The Mudcat Café TM
Thread #19418   Message #3596377
Posted By: Q (Frank Staplin)
28-Jan-14 - 07:27 PM
Thread Name: Penguin: Lucy Wan
Subject: RE: Penguin: Lucy Wan
Lyr. Add: FAIR LUCY
Coll. Helen H. Flanders, 1933

Fair Lucy was sitting in her own father's door
Making her laments alone,
When who should come there but her own mother dear
Saying, "What makes Fair Lucy mourn?"

"I have a cause for to grieve," she said,
"And a reason for to mourn,
For the babe that lies in the cradle asleep,
Dear Mother, it is his own."

Fair Lucy was sitting in her own cabin door
Making her laments alone.
Who should come by but her own brother dear
Saying, " What makes Fair Lucy mourn?"

"I have a cause for to grieve," she said,
"And a reason for to mourn,
For the babe that lies in the cradle asleep,
Dear brother, it is your own.

He took her by the lily-white hand
And he led her into the woods.
What he did there, I never can declare
But he spilt Fair Lucy's blood.

"Oh, what is that upon your frock,
My son, come tell to me."
"It is one drop of Fair Lucy's blood
And that you plainly can see."

"What will your father say to you
When he returns to me?"
"I shall step my foot on board a ship
And my face he never shall see."

"What will you do with your three little babes,
My son come tell to me?"
"I shall leave them here at my father's command
For to keep him companee."

"What will you do with your pretty little wife,
My son, come tell to me?"
"She shall step her foot on board a ship
And sail the ocean with me."

"What will you do with your houses and lands,
My son, come tell to me?"
"I shall leave them here at my father's command
For to set my children free."

"When will you return again,
My son, come tell to me?"
"When the sun and the moon *set on yonder green hill
And I'm sure that never can be."

The singer, Mrs.
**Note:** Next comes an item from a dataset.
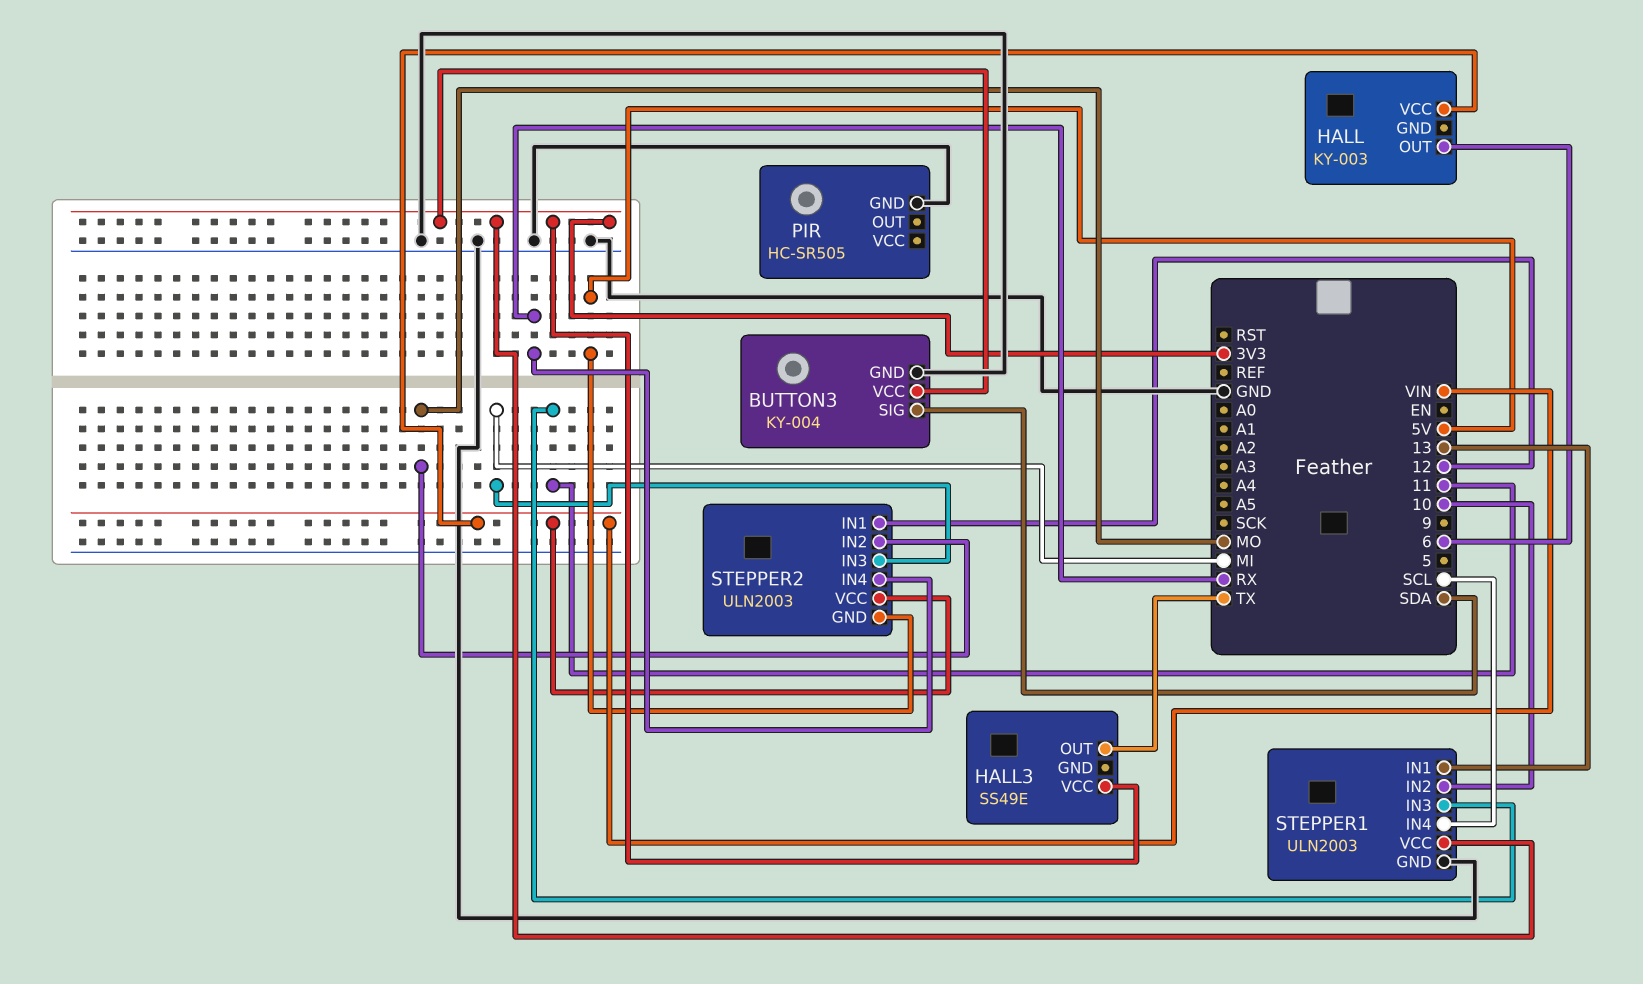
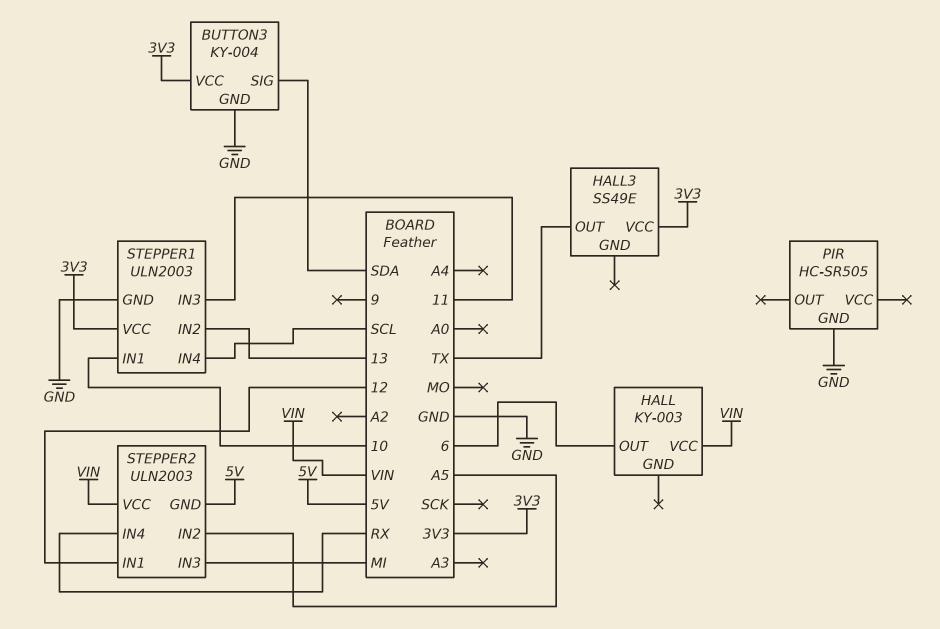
STEPPER1 pin IN1: 13 -> 10
STEPPER1 pin IN2: 10 -> 13
STEPPER2 pin IN2: MO -> A5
Alice Sicily of Vermont, thought the word might have been "meet." Her parents sang this song, In singing, repeat the last two lines of each stanza.

With musical score, pp. 336-338.
Helen H. Flanders, 1960, "Ancient Ballads Traditionally Sung in New England," V. I, Ballads 1-51. Printed in BFSSNF, VII, 6.
Child 51, "Lizie Wan."
Franders says the ballad was reworked as "The Bloody Brother" in the Forget-me-not Songster c. 1845.